– Par Romane Baleynaud –
La compagnie de danse contemporaine Marie Chouinard a commencé sa tournée samedi à Ottawa avec deux nouvelles créations.
La chorégraphe montréalaise de renommée mondiale Marie Chouinard – connue pour ses solos remarquables et ses reprises des célèbres Sacre du printemps et Prélude à l’après-midi d’un faune de Nijinsky – était de retour au Centre national des Arts samedi soir avec sa compagnie de danse contemporaine. Elle a fait salle comble lors de la présentation de ses dernières créations : Gymnopédies et Henri Michaux : Mouvements.

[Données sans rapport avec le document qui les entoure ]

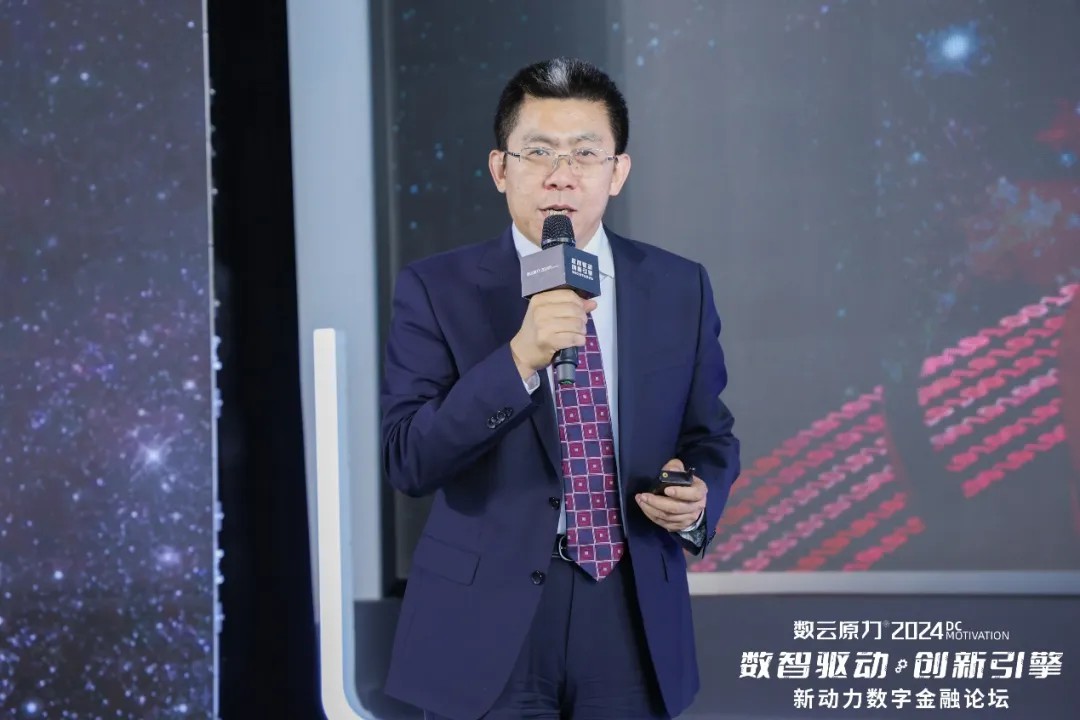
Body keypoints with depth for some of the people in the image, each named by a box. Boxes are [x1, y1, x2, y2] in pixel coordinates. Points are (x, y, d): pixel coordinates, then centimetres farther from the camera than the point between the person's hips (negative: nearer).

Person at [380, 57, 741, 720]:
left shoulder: (680, 289, 4)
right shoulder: (437, 290, -3)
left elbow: (711, 436, 13)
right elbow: (408, 461, -11)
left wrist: (700, 499, -9)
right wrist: (519, 358, -23)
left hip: (632, 616, 3)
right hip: (487, 625, -2)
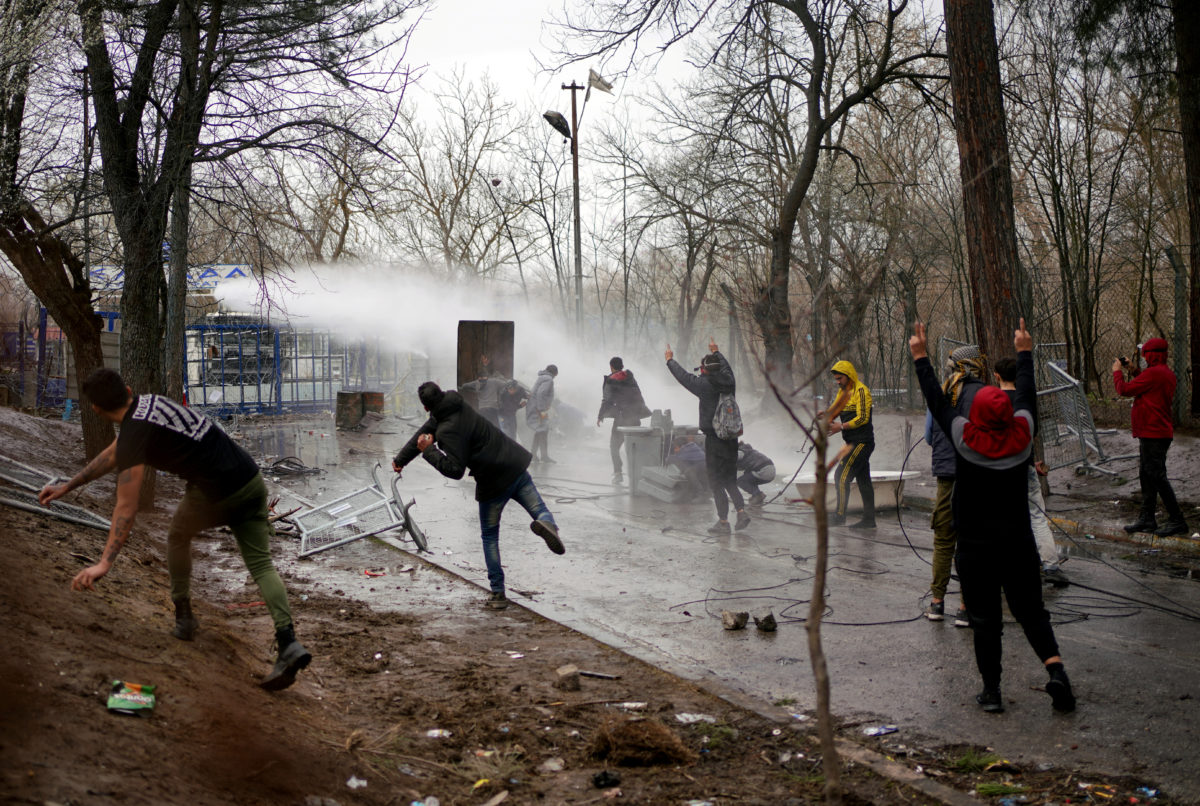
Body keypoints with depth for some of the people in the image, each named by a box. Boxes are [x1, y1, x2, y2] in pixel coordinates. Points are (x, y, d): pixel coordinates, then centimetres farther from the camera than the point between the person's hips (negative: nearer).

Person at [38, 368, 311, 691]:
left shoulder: (135, 434, -10)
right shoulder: (148, 402, 16)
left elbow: (126, 510, -17)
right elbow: (112, 454, 30)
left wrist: (104, 563, -19)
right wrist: (67, 486, 35)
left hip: (218, 495, -7)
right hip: (252, 479, 7)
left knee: (178, 535, 24)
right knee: (261, 564, 4)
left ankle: (184, 617, 33)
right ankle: (289, 642, -11)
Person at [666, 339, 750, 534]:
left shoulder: (705, 385, -13)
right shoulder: (729, 381, 3)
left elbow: (683, 376, 2)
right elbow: (726, 366, 27)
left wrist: (670, 360, 19)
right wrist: (715, 352, 45)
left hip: (714, 439, -6)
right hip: (732, 438, 6)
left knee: (716, 483, 1)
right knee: (730, 480, 16)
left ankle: (723, 522, 2)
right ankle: (741, 511, 2)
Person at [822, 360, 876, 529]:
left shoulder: (861, 390, -12)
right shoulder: (843, 391, 17)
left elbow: (863, 418, -18)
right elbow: (833, 410, 15)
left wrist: (841, 427, -17)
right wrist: (826, 417, -6)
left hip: (861, 443, -9)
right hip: (854, 443, 9)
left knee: (842, 476, -13)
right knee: (863, 480, 11)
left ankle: (840, 515, -9)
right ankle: (869, 519, 14)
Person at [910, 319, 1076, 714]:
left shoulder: (965, 439, -13)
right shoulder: (1022, 435, -6)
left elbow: (937, 401, -3)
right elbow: (1027, 397, 11)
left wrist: (920, 356, 7)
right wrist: (1024, 352, 25)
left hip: (976, 546, -2)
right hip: (1018, 541, 2)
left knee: (985, 619, 5)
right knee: (1030, 609, 12)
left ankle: (991, 690, 7)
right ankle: (1055, 669, -6)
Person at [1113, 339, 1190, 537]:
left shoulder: (1153, 373, -18)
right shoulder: (1168, 373, 13)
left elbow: (1124, 390, -13)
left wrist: (1117, 371, 4)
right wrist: (1134, 372, 22)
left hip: (1153, 434, -10)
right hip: (1161, 432, 10)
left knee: (1157, 476, -8)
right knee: (1146, 476, 14)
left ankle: (1177, 521, -7)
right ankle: (1147, 519, 19)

Dans la première partie de ce spectacle en deux temps, 11 danseurs évoluent sur la musique d’Erik Satie, ce compositeur avant-gardiste de la fin du XIXe siècle. Ses trois Gymnopédies sont inspirées de danses de la Grèce antique, auxquelles les jeunes spartiates s’adonnaient, nus, en l’honneur d’Apollon. En interprétant ces notes, Marie Chouinard retranscrit cette atmosphère originelle, onirique, épurée et bestiale, qui tend vers un enthousiasme dionysiaque.
La pièce s’ouvre par le dévoilement des corps sublimés par les jeux de lumières, tandis que des danseurs se relaient au piano et égrènent les partitions de Satie. La chorégraphie laisse une large place aux duos, qu’ils aient lieu à même le sol ou au cours de portés majestueux. Selon une dynamique d’ensemble qui évolue en crescendo, les mouvements d’abord sensuels s’érotisent peu à peu et les danseurs ne sont plus que des corps mus par leurs sens en extase. Les performances deviennent tellement expressives qu’elles tendent vers des prestations théâtrales, tant elles font appel aux voix, aux regards, aux expressions du visage, et renvoient au pathétique ou au grotesque. La représentation atteint alors un niveau d’expressivité que seule la danse contemporaine permet.
La seconde création de la compagnie résulte d’un procédé tout autre. La pièce ressemble plutôt à un exercice de style, un défi personnel de la part de la soliste. Cette dernière propose une transcription littérale du livre d’Henri Michaux, Mouvements, publié en 1952. L’ouvrage comprend un poème et une série de taches au bord de l’abstraction, réalisées à l’encre de Chine. Les danseurs interprètent ces idéogrammes à la façon d’une partition, en imitant les formes projetées derrière eux. Cette chorégraphie, construite sur des solos, insuffle de nouvelles dimensions à l’œuvre de Michaux, qui prend alors forme dans l’espace, en mouvements et en sons. Le poème central est déclamé en toile de fond, avant qu’un vacarme électroacoustique n’envahisse la salle. La frénésie des corps se mue brusquement en transe stroboscopique lorsque que le noir devient blanc et que le blanc devient noir. Ce jeu de contrastes prend fin en même temps que la pièce : juste avant que le public ne sombre dans une crise épileptique collective.
Alors que le rideau tombe, les spectateurs se lèvent unanimement pour applaudir cette « créativité à l’état pur, sans ornement ni fioriture qui », selon le témoignage d’une spectatrice, « va droit à l’essentiel ». Il s’agit donc d’une première encourageante pour la troupe qui part en tournée à travers le Canada et les États-Unis, avant de finir sa course en Suède.